State housing inspectors discovered 235 violations at the building in 2021, but didn't conduct a follow-up inspection until last month.

A recent CBS 2 investigation uncovered an inspection backlog across New Jersey - 15,000 properties with open housing violations, but the state has not yet checked back to see if the owner actually fixed the problems.

"That's unfortunate and, of course, in Plainfield we would like to have a state inspector housed in our municipality, so we can have a direct connection and a state inspector right on premises," Graham said. 

As the council and mayor's office consider how to handle the situation, workers at the property saying they're moving ahead with repairs.

The owners have now hired a new property manager, who tells CBS New York they hope to have the building repaired and ready to re-open in two to four months.

"What will you do going forward to ensure that this kind of problem doesn't arise again?" McNicholas said. 
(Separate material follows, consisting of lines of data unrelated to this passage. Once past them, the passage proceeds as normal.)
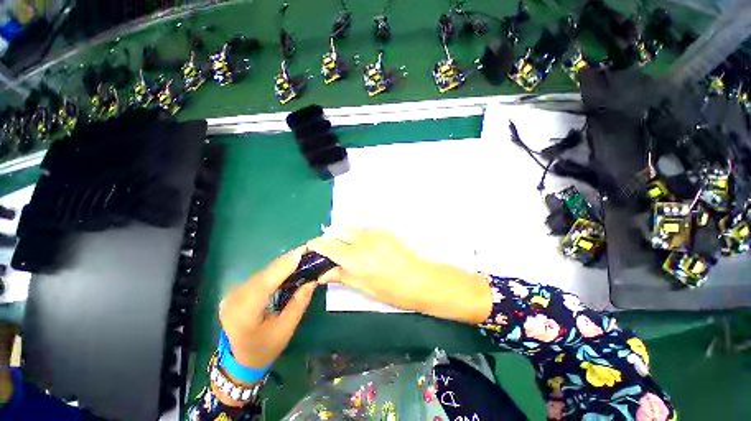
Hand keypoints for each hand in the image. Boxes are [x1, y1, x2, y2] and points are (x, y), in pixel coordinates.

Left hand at [218, 247, 316, 373]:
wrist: (240, 361)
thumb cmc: (265, 348)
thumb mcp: (286, 329)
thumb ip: (299, 303)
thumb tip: (312, 280)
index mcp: (244, 314)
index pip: (265, 284)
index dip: (283, 266)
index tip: (301, 251)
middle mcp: (234, 300)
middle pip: (263, 275)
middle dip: (286, 261)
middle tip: (307, 251)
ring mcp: (232, 295)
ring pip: (261, 273)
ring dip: (281, 264)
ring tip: (300, 257)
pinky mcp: (236, 291)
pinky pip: (259, 276)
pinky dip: (274, 270)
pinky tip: (287, 267)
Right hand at [308, 229, 491, 324]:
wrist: (420, 278)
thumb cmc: (392, 290)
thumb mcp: (364, 287)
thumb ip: (342, 276)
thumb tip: (323, 273)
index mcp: (354, 257)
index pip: (327, 245)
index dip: (316, 245)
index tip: (312, 249)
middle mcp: (362, 240)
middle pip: (338, 232)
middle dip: (331, 240)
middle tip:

"I've already been through all the properties to see what needs to get done. I've given the tenants my number so they can call me at any time if they have an issue," property manager Magda Vasquez said. 

Vasquez said she's also hired a super to help her out, and they're waiting on some permits for plumbing work at the building.

The building next to the condemned one on the same property is still operating, and Monday night's council meeting will focus on that building's future as well.